What is being asked.
Copy, from the data below, every line that has "pinky" in it.

--- Excerpted data Enclosed Below ---

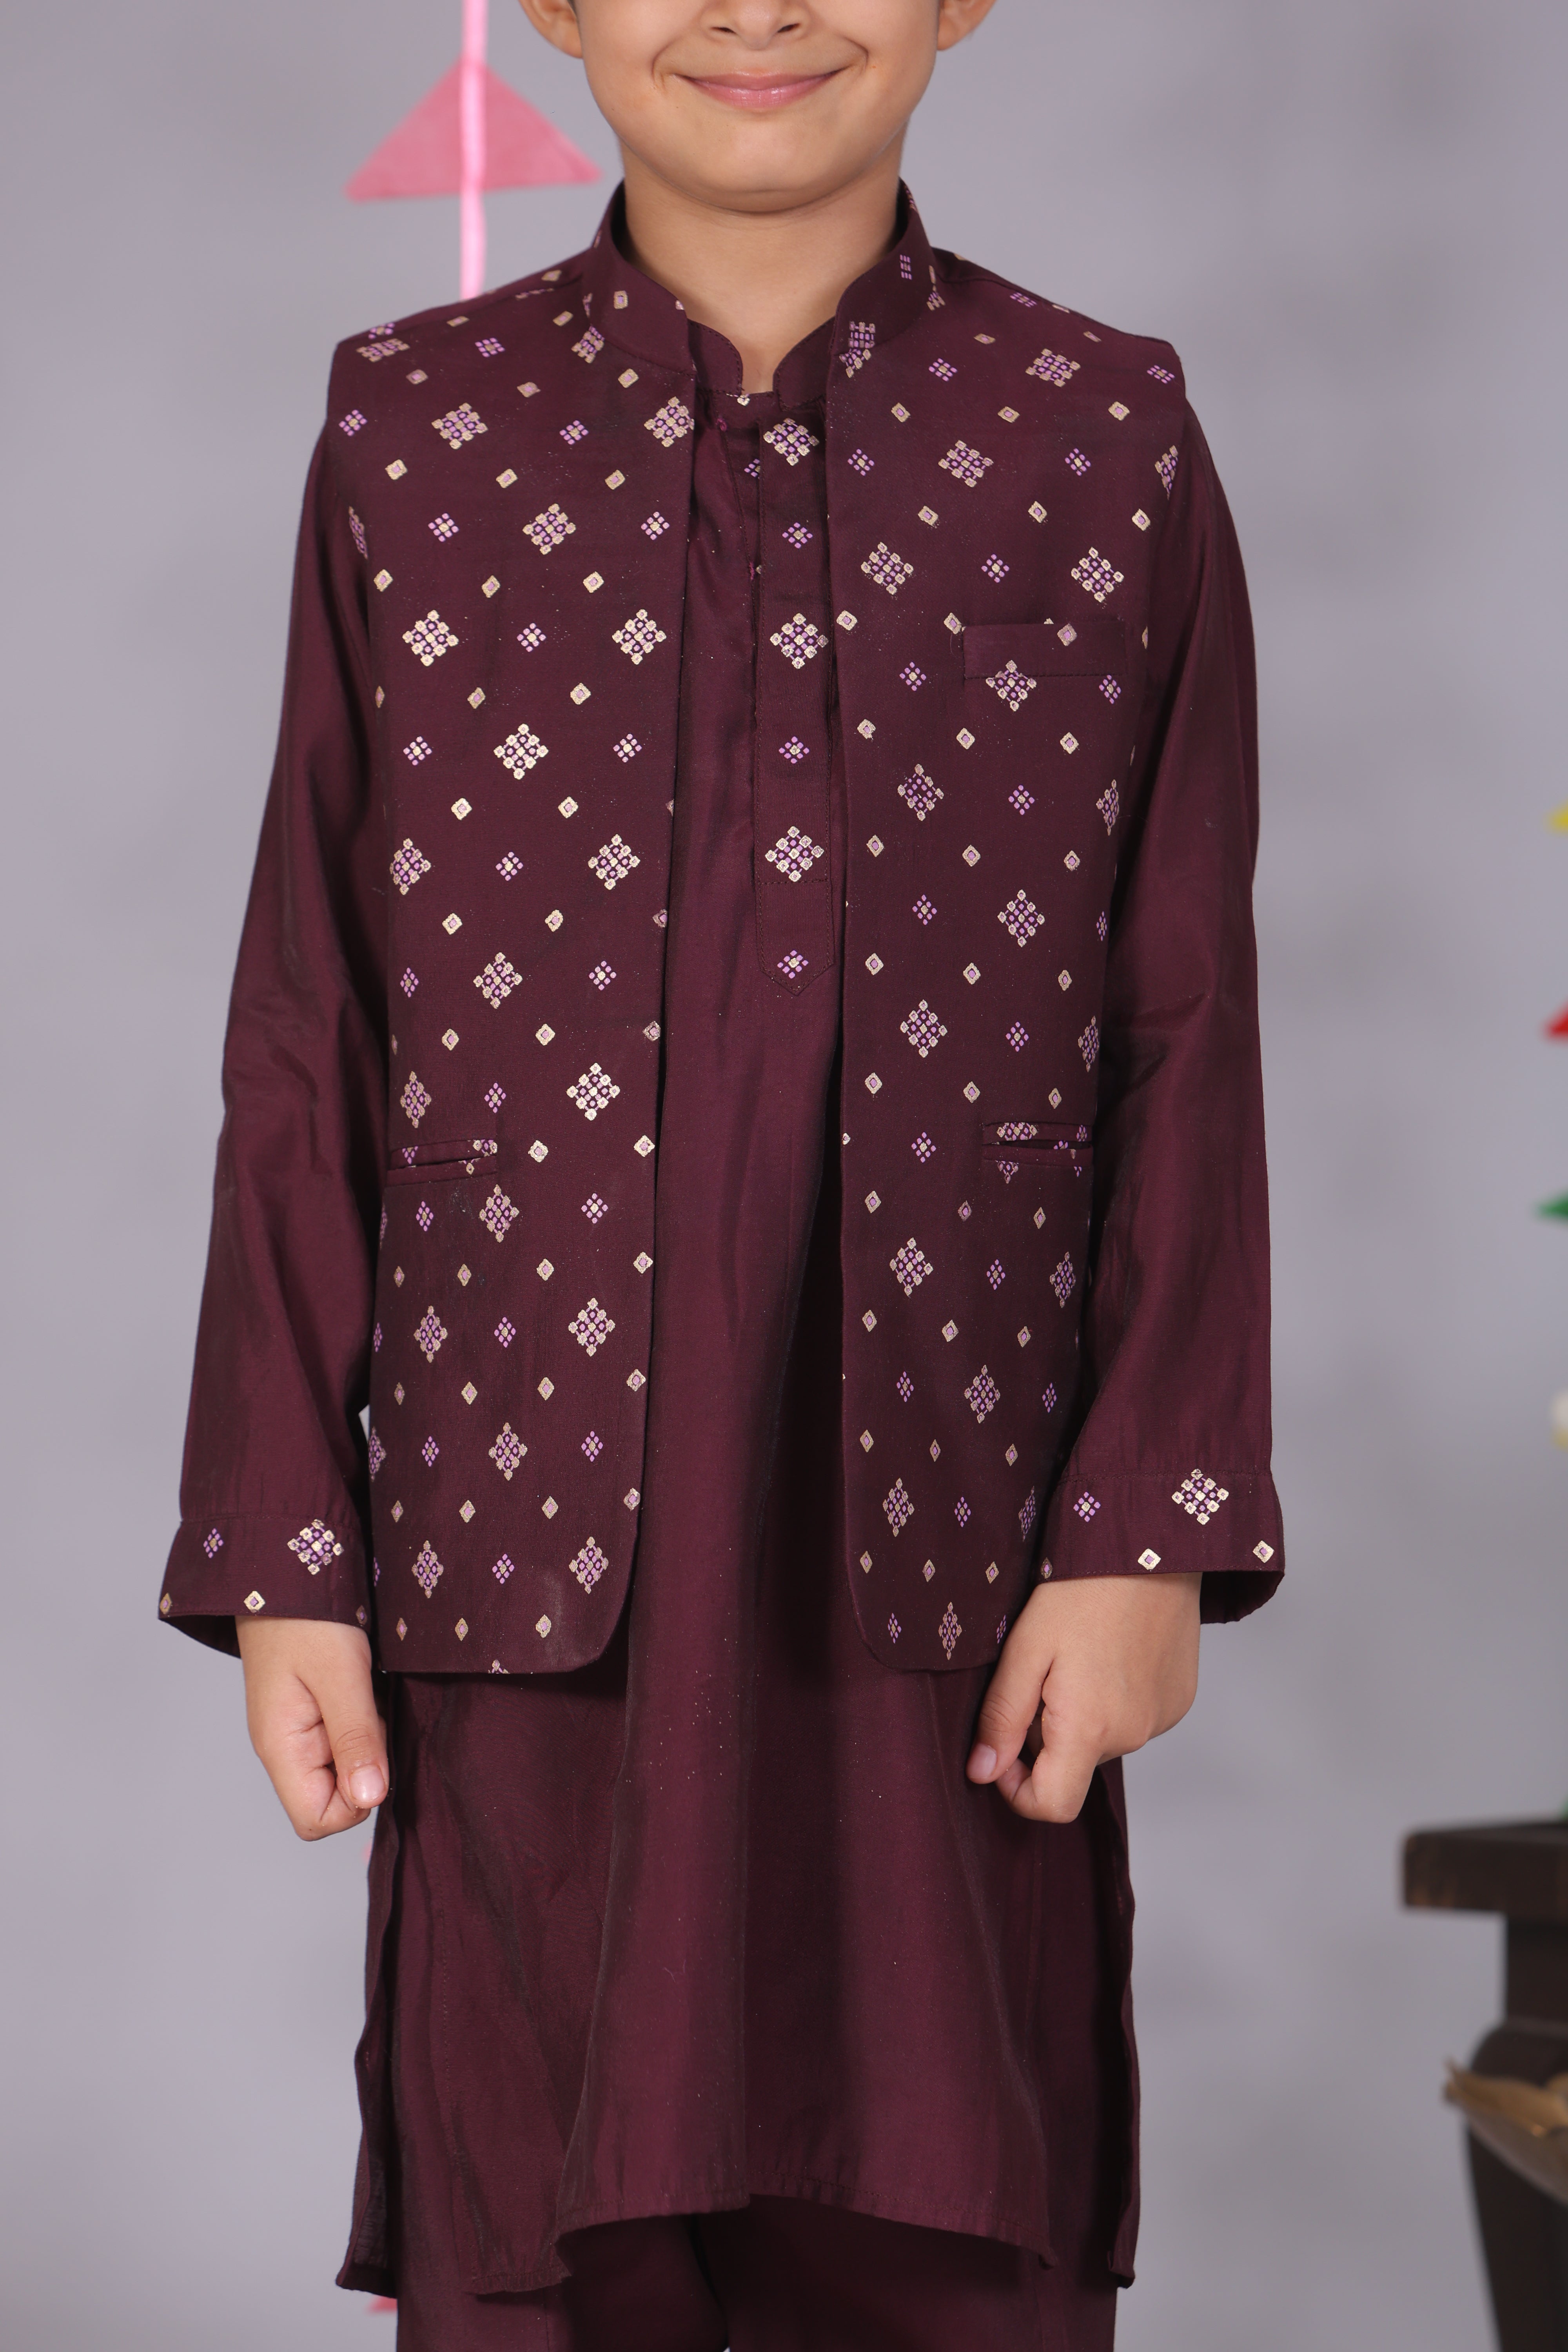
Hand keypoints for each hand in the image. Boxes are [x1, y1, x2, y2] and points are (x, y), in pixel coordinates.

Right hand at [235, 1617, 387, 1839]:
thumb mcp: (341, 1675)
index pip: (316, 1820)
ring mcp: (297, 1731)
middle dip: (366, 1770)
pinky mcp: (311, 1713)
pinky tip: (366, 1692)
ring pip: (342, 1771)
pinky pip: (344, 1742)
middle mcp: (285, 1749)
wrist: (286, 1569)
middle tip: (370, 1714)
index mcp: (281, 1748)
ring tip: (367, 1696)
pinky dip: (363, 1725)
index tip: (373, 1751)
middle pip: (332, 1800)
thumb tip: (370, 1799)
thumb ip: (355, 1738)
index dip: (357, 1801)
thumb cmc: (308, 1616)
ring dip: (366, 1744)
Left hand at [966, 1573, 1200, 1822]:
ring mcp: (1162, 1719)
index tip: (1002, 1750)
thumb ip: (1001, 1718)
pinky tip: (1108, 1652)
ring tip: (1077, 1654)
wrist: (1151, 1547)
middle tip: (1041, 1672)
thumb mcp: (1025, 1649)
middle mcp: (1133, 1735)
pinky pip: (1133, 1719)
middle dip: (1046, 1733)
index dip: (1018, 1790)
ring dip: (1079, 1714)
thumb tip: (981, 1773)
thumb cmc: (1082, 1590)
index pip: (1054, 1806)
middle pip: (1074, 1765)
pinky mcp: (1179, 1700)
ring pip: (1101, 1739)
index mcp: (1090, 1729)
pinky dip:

--- End of Enclosed Excerpted data ---

The completed task.
pinky mcp: (311, 1713)
pinky tip: (366, 1692)
pinky pip: (344, 1742)
pinky dip: (363, 1725)
pinky tip: (1108, 1652)
pinky pip: (1133, 1719)
pinky mcp: (1179, 1700)
pinky dip:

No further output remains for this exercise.